Aufgabe 1
Gib den Abschnitt des Interviews von „Fantasyguide: Du bist“ bis „der kurzen Form?“ wieder und ersetze dabei „Besonderheiten“ durch „Eigenheiten“.
++++ Lesetext
Redakteur: Michael Schmidt

 

Thorsten Küper ist Autor zahlreicher Kurzgeschichten in NOVA, Visionen, ct, Alien Contact oder der SF Anthologiereihe des Wurdack Verlages und gehört zu der Schar neuer Autoren, welche die Phantastikszene in Deutschland die letzten Jahre runderneuert haben.

 

 

Fantasyguide: Hallo Thorsten Küper, stell dich doch unseren Lesern mal kurz vor.

 

Thorsten Küper: Hallo, ich bin Thorsten Küper, 36 Jahre alt, komme aus Herne. Ich schreibe vor allem Science Fiction, Krimis, satirische Texte. Außerdem blogge ich regelmäßig - meint fast täglich – in meinem Weblog kueperpunk. Nebenbei mache ich noch Kurzfilme und erdreiste mich sogar selber in vielen davon mitzuspielen. Das allerdings nur auf ambitioniertem Amateurniveau. Ein alternatives Ego von mir, das zwischen 7 Uhr morgens und 15 Uhr Nachmittags automatisch aktiviert wird, arbeitet als Lehrer für Physik und Mathematik. Der Autor Küper ist dann im Stand By-Modus.

 

Fantasyguide: Du bist einer der neuen Sterne der deutschen Kurzgeschichte. Ist es schwer auf dem Kurzgeschichtenmarkt und worin siehst du die Besonderheiten der kurzen Form?

 

Thorsten Küper: Hmm, neu? Stern? Na ja, so neu bin ich nicht, ich schreibe im Prinzip schon seit Mitte der Neunziger Jahre. Damals meistens fürs Fandom, aber seit 2000 habe ich in verschiedenen Magazinen und Anthologien veröffentlicht. Eigentlich mache ich das also schon eine ganze Weile.

Ob es schwer ist, kann ich nicht so ganz beurteilen. Ich hatte bisher Glück und habe Geschichten immer den Magazinen oder Anthologien angeboten, in die sie meiner Einschätzung nach passen. Anscheinend habe ich dafür ein Händchen, denn die Redakteure oder Herausgeber sehen das meistens genauso. Glück gehabt.
++++++++
++++ Quelldaten
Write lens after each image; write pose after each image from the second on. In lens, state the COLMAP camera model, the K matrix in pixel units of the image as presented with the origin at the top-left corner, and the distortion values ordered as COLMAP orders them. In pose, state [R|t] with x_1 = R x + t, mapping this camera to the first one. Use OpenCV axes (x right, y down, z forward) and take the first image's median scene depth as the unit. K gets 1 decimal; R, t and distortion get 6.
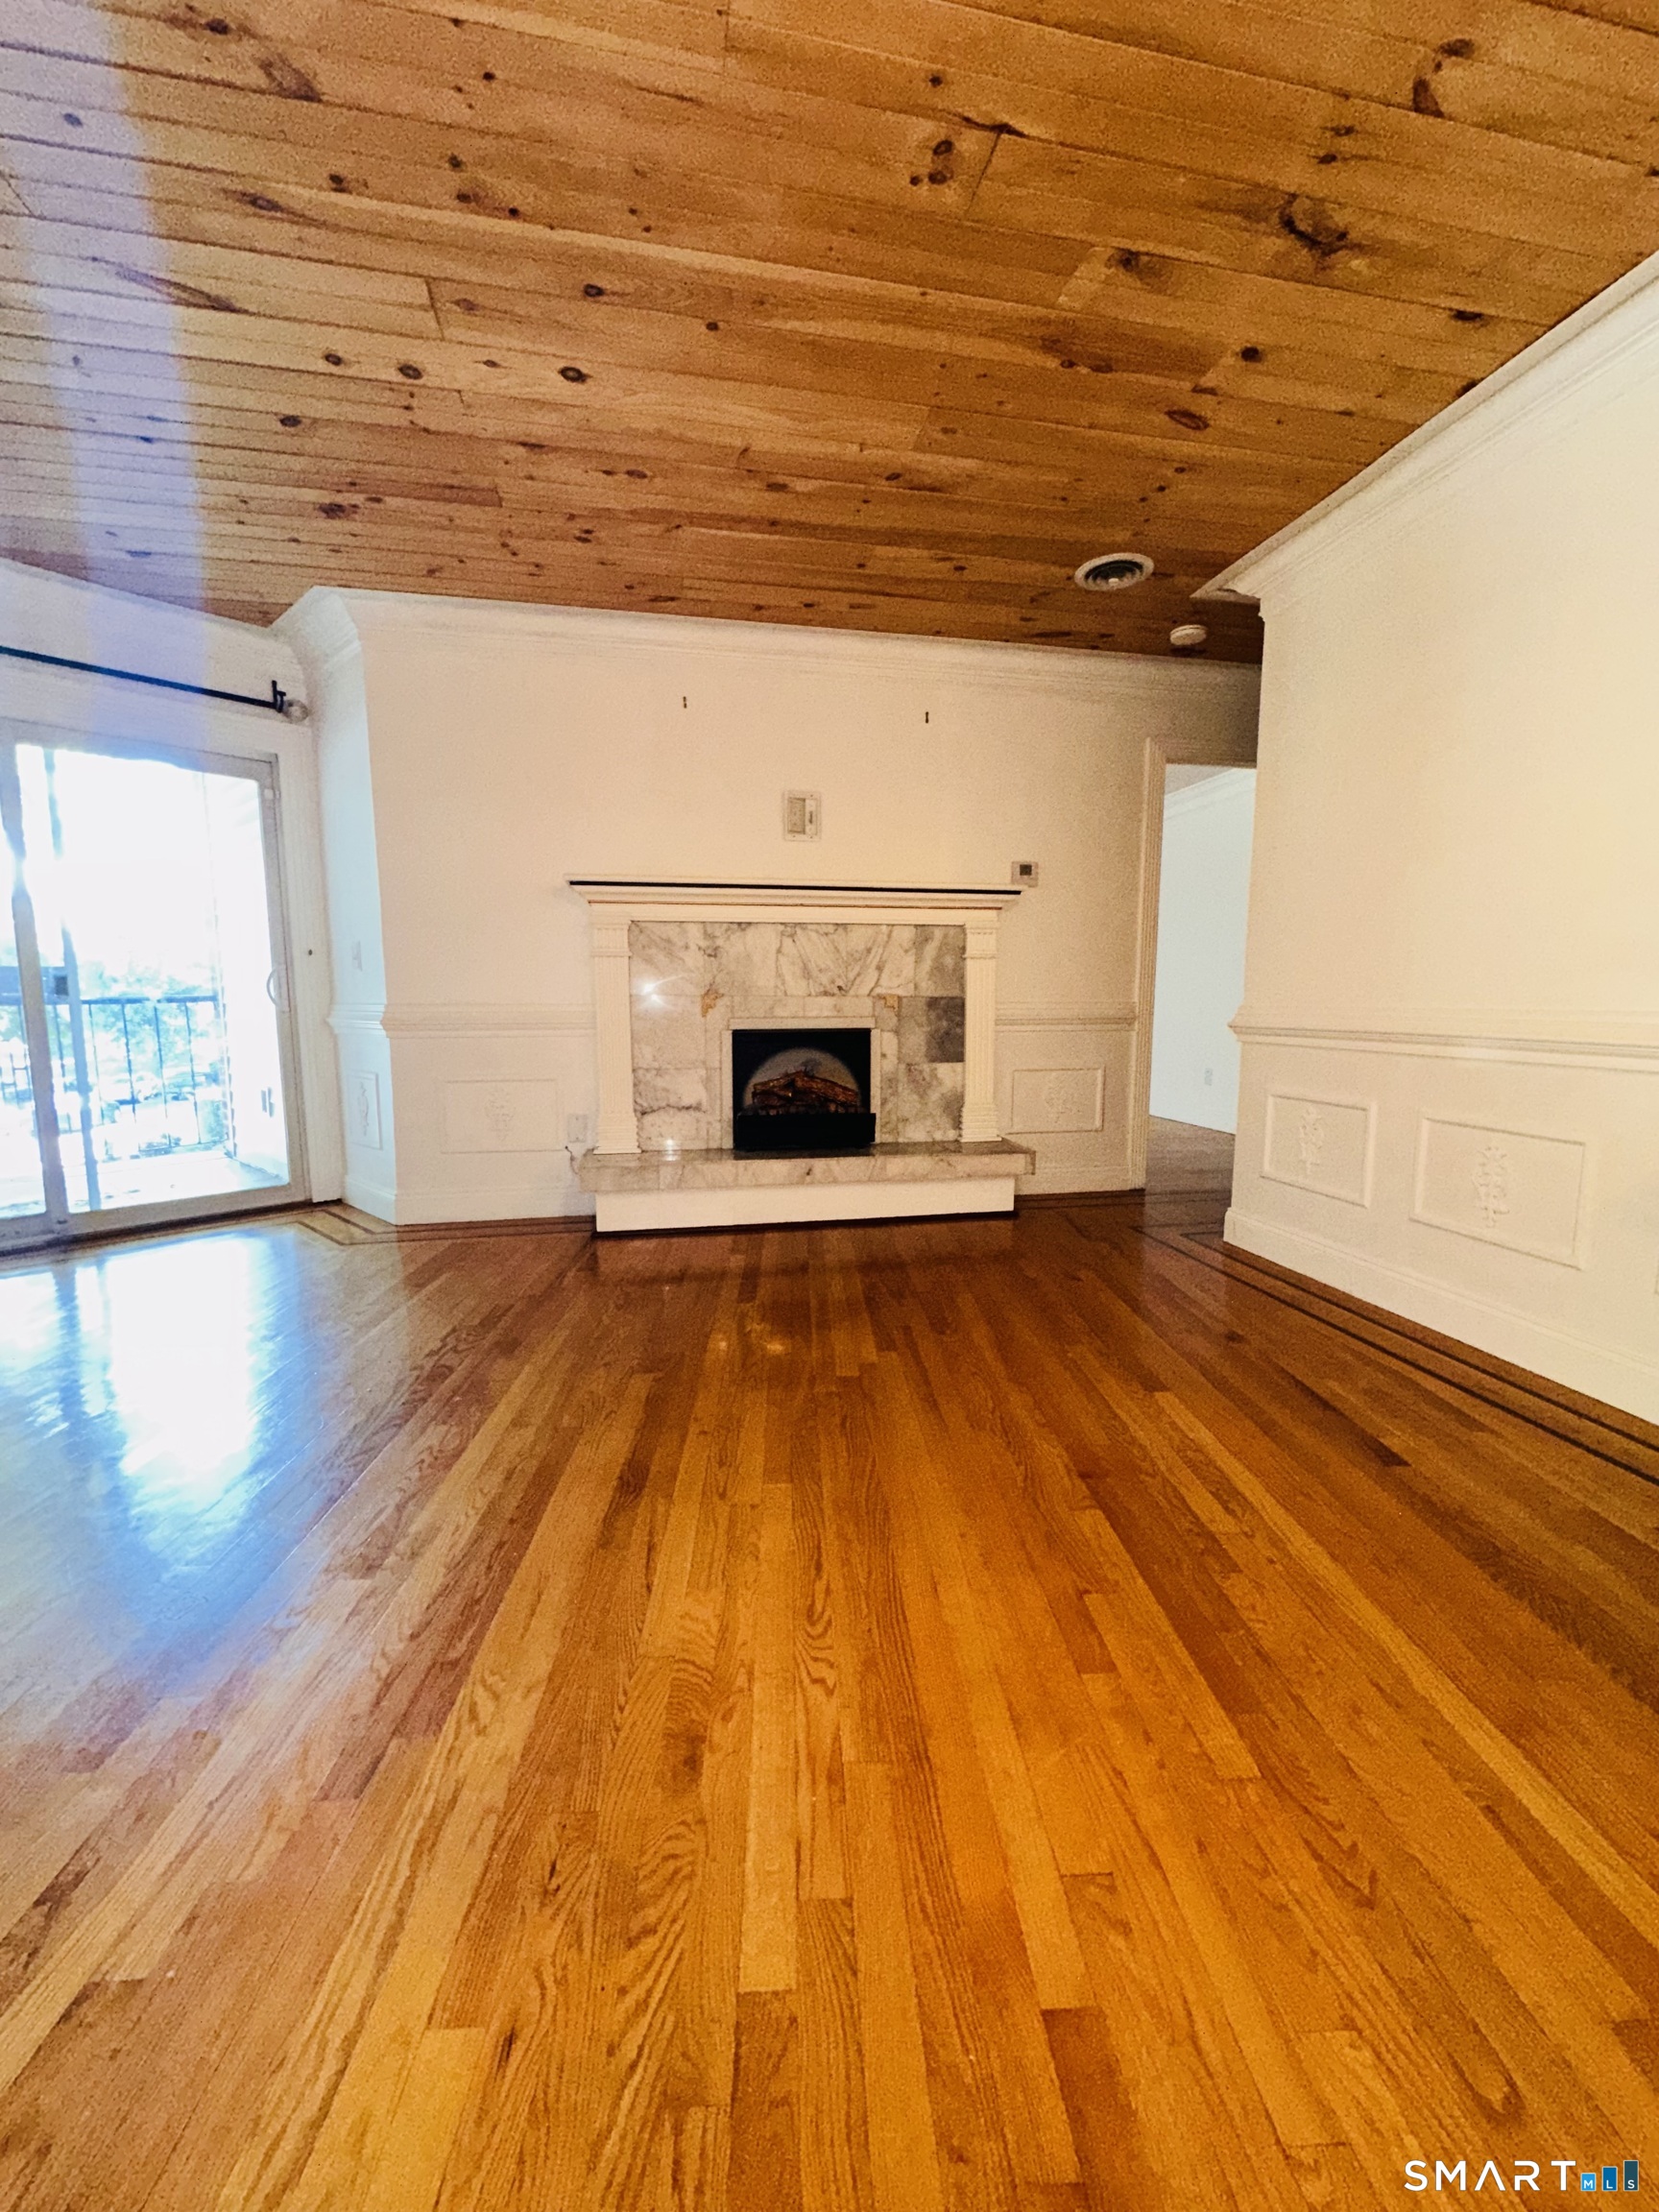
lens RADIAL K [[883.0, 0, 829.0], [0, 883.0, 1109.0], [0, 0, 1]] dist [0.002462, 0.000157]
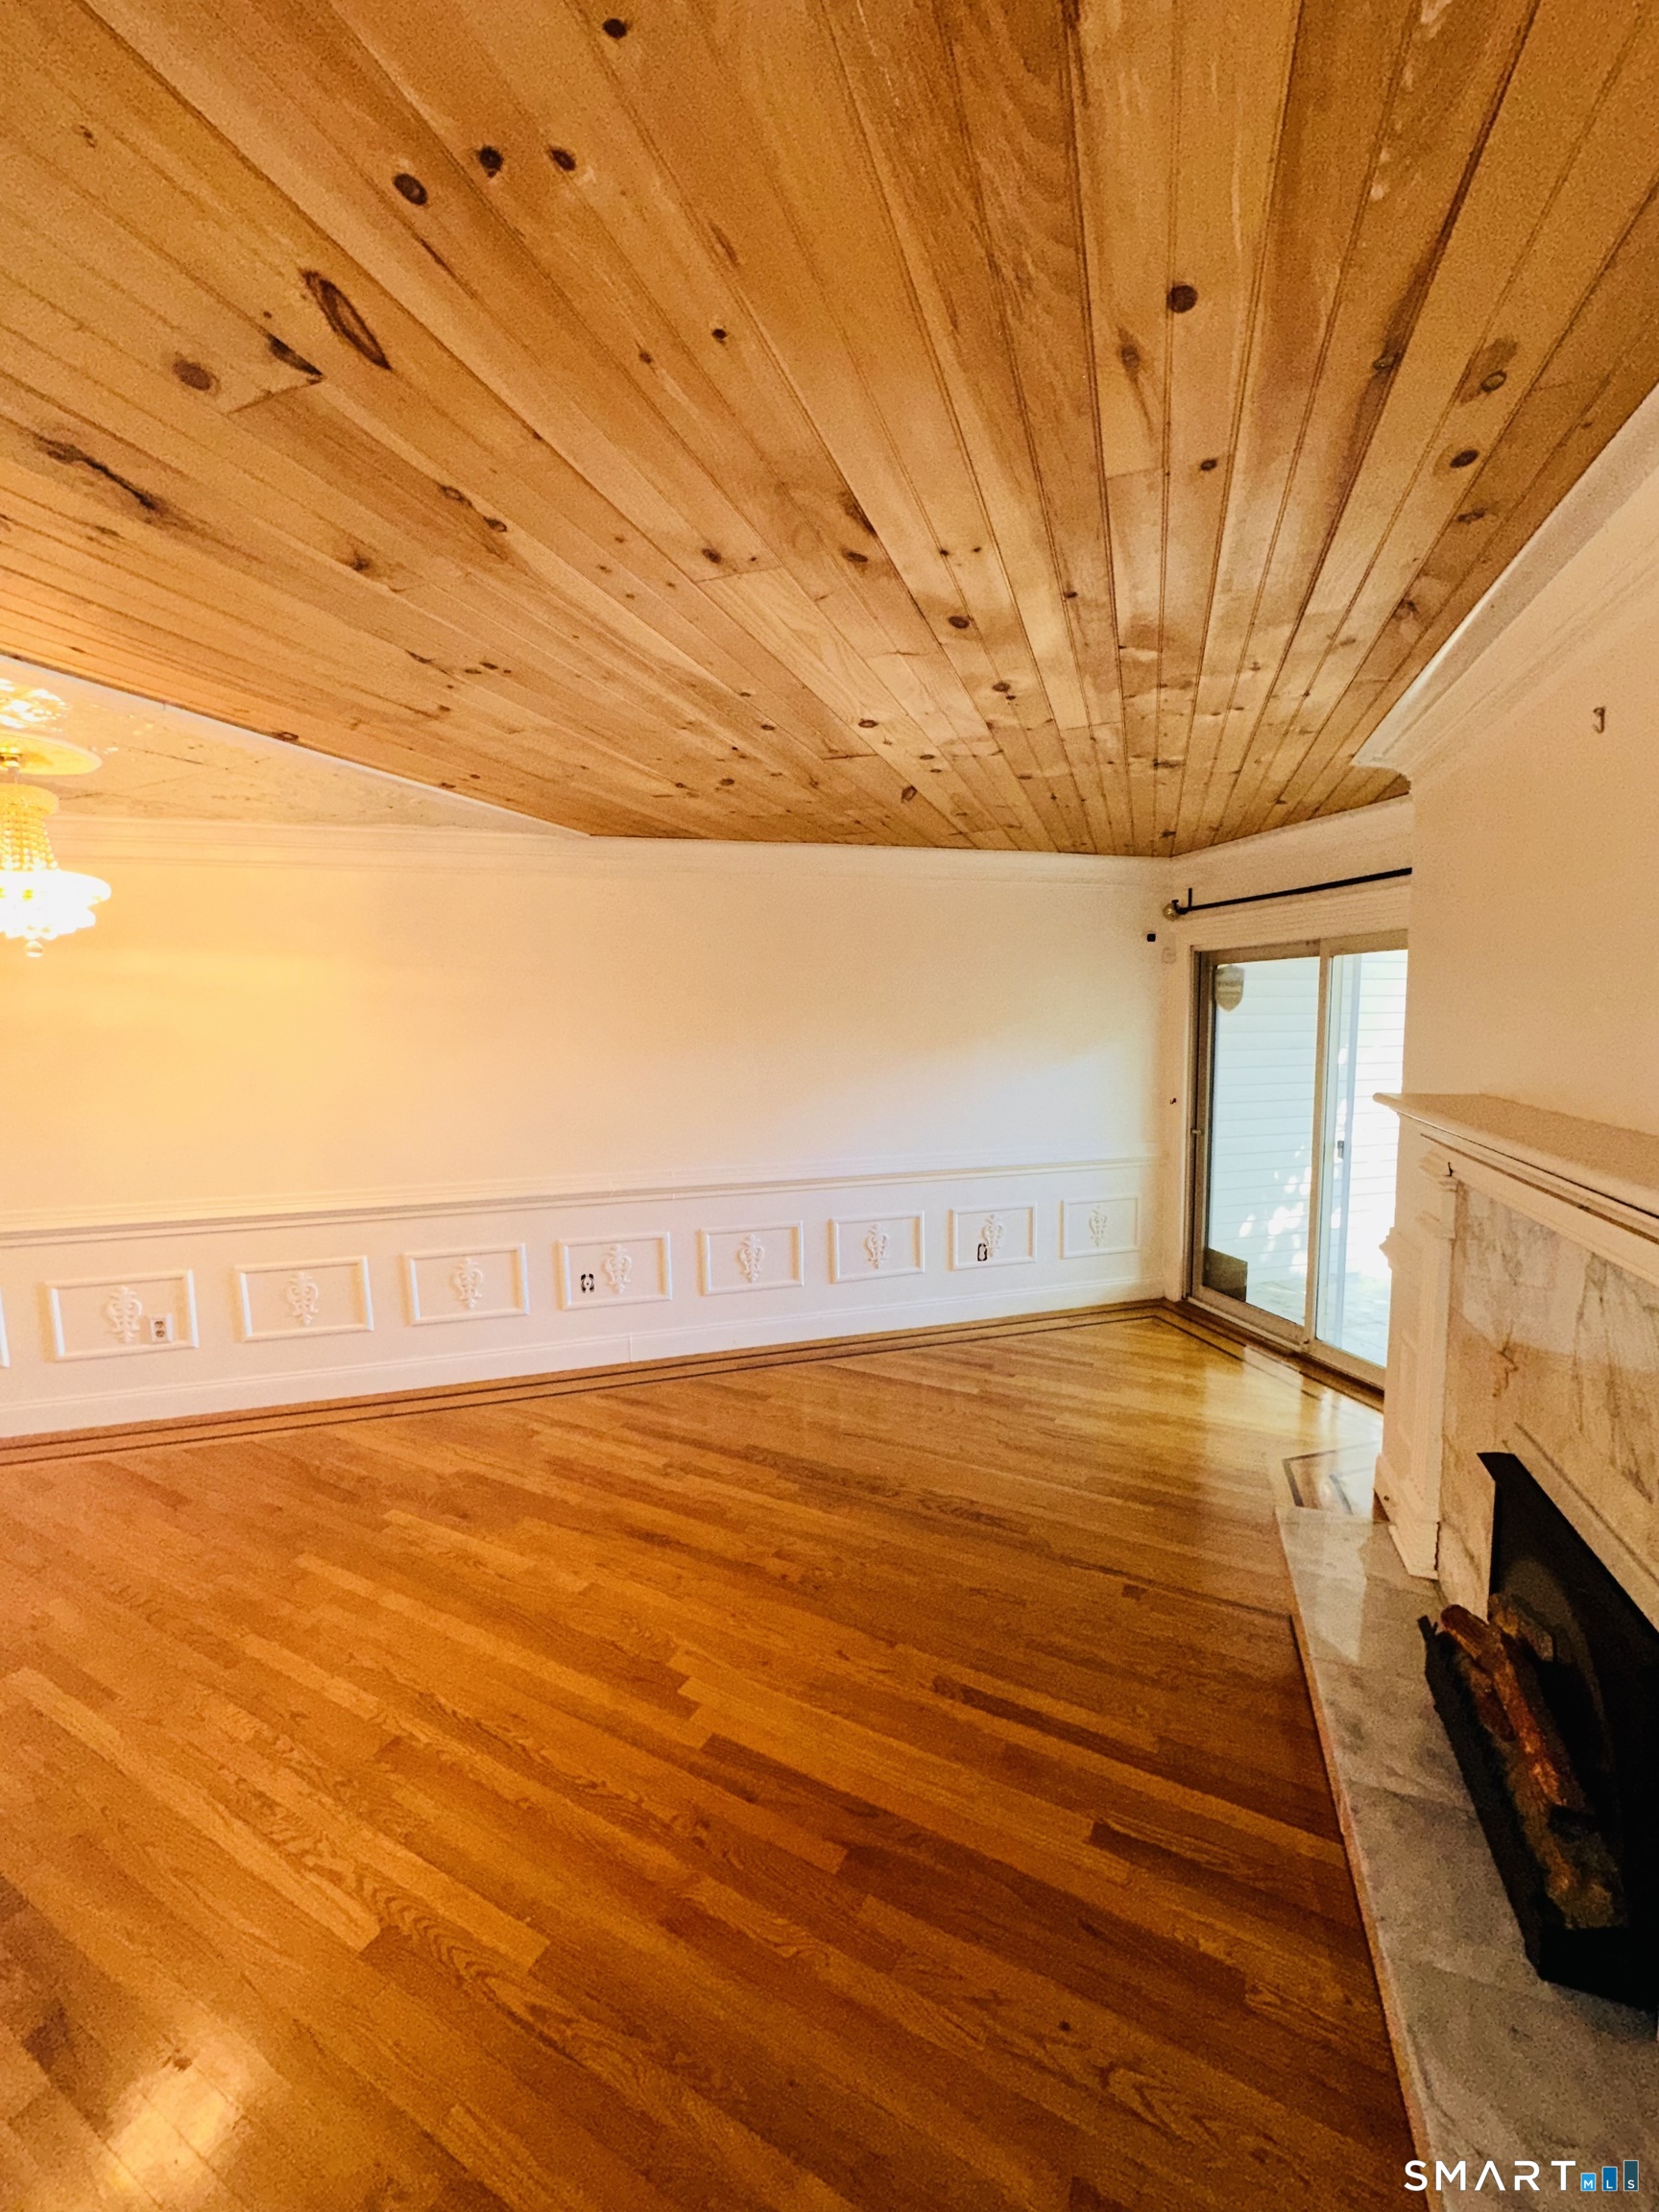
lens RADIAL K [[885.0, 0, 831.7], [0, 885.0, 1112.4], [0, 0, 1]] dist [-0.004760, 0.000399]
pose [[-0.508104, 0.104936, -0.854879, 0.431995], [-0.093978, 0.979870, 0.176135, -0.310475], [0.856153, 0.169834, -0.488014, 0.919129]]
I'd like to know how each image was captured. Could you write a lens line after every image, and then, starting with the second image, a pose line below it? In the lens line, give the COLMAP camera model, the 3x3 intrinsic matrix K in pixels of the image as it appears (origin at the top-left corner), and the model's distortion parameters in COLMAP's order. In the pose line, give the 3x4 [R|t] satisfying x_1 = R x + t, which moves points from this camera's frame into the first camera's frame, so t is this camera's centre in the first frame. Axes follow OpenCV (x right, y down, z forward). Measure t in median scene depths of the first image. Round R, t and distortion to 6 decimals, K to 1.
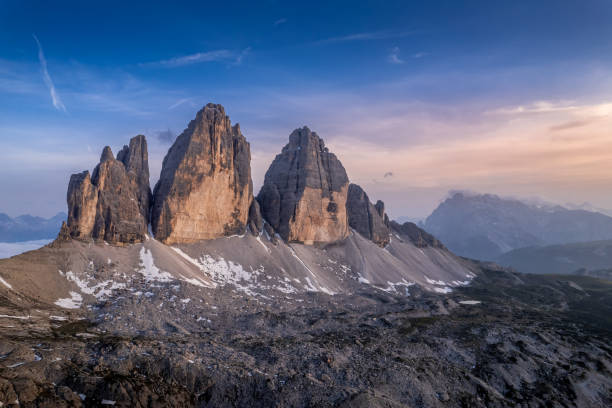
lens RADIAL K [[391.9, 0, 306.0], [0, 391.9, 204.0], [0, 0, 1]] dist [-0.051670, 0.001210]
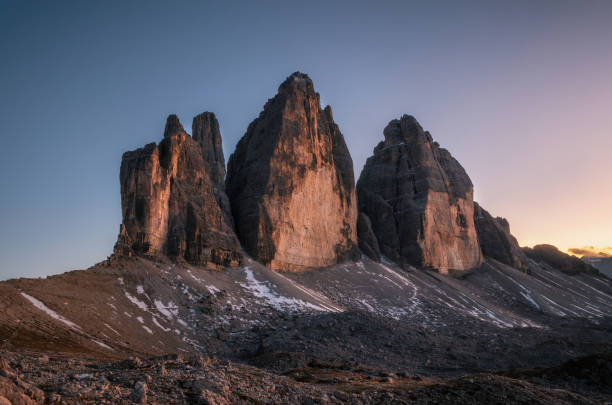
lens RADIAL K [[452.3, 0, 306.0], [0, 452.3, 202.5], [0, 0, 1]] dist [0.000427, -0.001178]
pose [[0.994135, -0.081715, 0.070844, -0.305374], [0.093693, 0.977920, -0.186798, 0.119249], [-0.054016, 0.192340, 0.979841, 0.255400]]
++++++++
Aufgabe 2
Übernimm aus den Zeilen der Quelldaten alles vom Anfang bis einschließlich der Zeile mit „0.169834, -0.488014, 0.919129]]“ wortgetreu. Die Bilder lässt du dabei weg.

Lösung 1
Fantasyguide: Du bist einer der neuen Sterne der deutschen Kurzgeschichte. Ist es schwer auf dem Kurzgeschichtenmarkt und worin siehst du die Eigenheiten der kurzen Form?

Lösung 2
Write lens after each image; write pose after each image from the second on. In lens, state the COLMAP camera model, the K matrix in pixel units of the image as presented with the origin at the top-left corner, and the distortion values ordered as COLMAP orders them. In pose, state [R|t] with x_1 = R x + t, mapping this camera to the first one. Use OpenCV axes (x right, y down, z forward) and take the first image's median scene depth as the unit. K gets 1 decimal; R, t and distortion get 6.
lens RADIAL K [[883.0, 0, 829.0], [0, 883.0, 1109.0], [0, 0, 1]] dist [0.002462, 0.000157]
lens RADIAL K [[885.0, 0, 831.7], [0, 885.0, 1112.4], [0, 0, 1]] dist [-0.004760, 0.000399]
pose [[-0.508104, 0.104936, -0.854879, 0.431995], [-0.093978, 0.979870, 0.176135, -0.310475], [0.856153, 0.169834, -0.488014, 0.919129]]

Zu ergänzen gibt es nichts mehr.